Because g is analytic at $z_0, g(z_0) = 0, g'(z_0) \ne 0$, the Taylor series expansion of g at $z_0: g(z)= g(z_0) +g'(z_0)(z-z_0) + \frac{g''(z_0)}{2!}(z-z_0)^2+\cdots$.
Since $g(z_0)=0$, the constant term disappears: $g(z)=g'(z_0)(z-z_0)+\frac{g''(z_0)}{2!}(z-z_0)^2+\cdots$
Now factor out $(z-z_0): g(z)=(z-z_0)\left( g'(z_0)+\frac{g''(z_0)}{2!}(z-z_0)+\cdots \right)$. This is valid because $g'(z_0)\neq 0$, so the factor in parentheses is nonzero at $z_0$.

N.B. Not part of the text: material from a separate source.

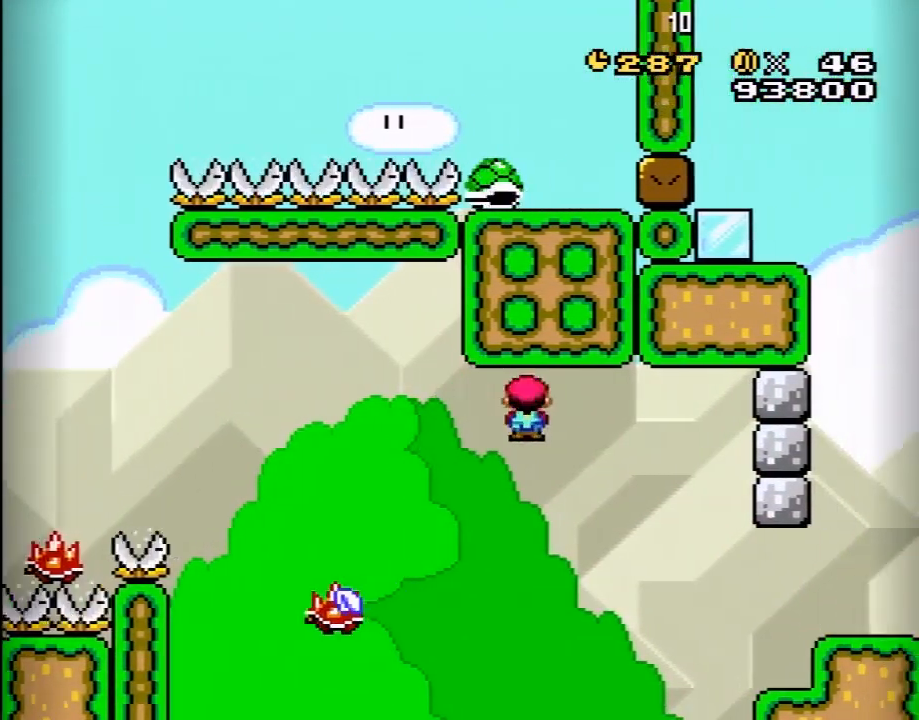
{"buttons": ["A", "X", "DPAD_RIGHT"], "events": []}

$g(z) = (z-z_0)(g'(z) + \frac{g''(z_0)}{2!}(z-z_0)^2 + \cdots) = g(z)\rho(z), \forall z \in \mathbb{B}(z_0; r)$ where $\rho(z)$ is analytic in the neighborhood of $z_0$ and $\rho(z) \ne 0$. Besides, we know that $\forall z \in \mathbb{B}(z_0; \varepsilon)$ for some $\varepsilon \gt 0$ (because a continuous function that is nonzero at a point stays nonzero in a small neighborhood).
$g(z)=(z-z_0)\rho (z)$, where $\rho(z)$ is analytic and $\rho(z) \neq 0$. This is exactly the standard factorization for a simple zero of an analytic function. The function $\rho (z):=g'(z_0)+\frac{g''(z_0)}{2!}(z-z_0)+\cdots$ is analytic because it is a Taylor series with positive radius of convergence and $\rho(z_0)=g'(z_0) \neq 0$.

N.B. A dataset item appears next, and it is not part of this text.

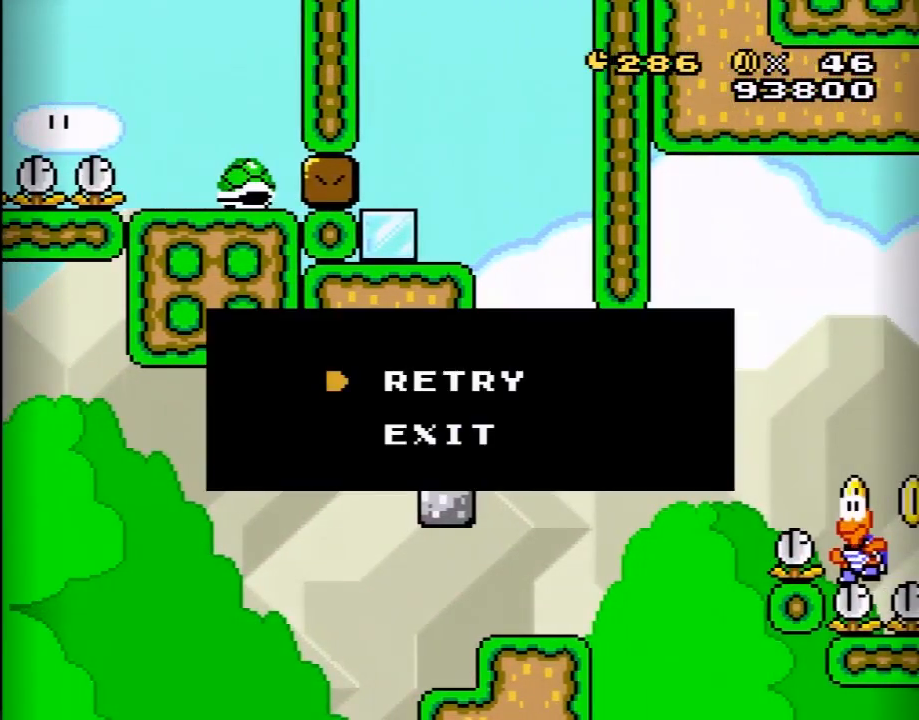
{"buttons": ["Y", "DPAD_RIGHT"], "events": [[33, "X", "up"], [67, "X", "down"], [150, "X", "up"], [183, "Y", "down"], [417, "DPAD_RIGHT", "down"]]}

Substitute our factored form of g(z): $f(z) = \frac{1}{(z-z_0)^2\rho(z)^2}$ in $\mathbb{B}(z_0; r)$. This clearly shows that $f(z)$ has a Pole of Order 2 at $z_0$ because $(z-z_0)^2$ is in the denominator and $\rho(z)$ is analytic and never zero near $z_0$ (and obviously $\frac{1}{\rho (z)^2}$ is also analytic and never zero near $z_0$). In other words, f(z) is exactly of the form: $\frac{\text{analytic, nonvanishing}}{(z-z_0)^2}$
A function has a pole of order n at $z_0$ if it can be written as: $f(z)=\frac{h(z)}{(z-z_0)^n}$, where h(z) is analytic and nonzero at $z_0$.
To verify the residue, it is cleaner to rewrite $f(z)$ by separating the singular part from the analytic part: $f(z) = \frac{1}{(z-z_0)^2} \cdot \underbrace{\left[ \frac{1}{\rho(z)^2} \right]}_{\text{Let's call this } \phi(z)}$. Here, $\phi(z) = \frac{1}{\rho(z)^2}$ is analytic at $z_0$ because $\rho(z_0) \ne 0$.
For a function with a pole of order 2 looking like $\frac{\phi(z)}{(z-z_0)^2}$, the Residue is simply the first derivative of the analytic part $\phi(z)$ evaluated at the pole $\text{Res}(f; z_0) = \phi'(z_0)$.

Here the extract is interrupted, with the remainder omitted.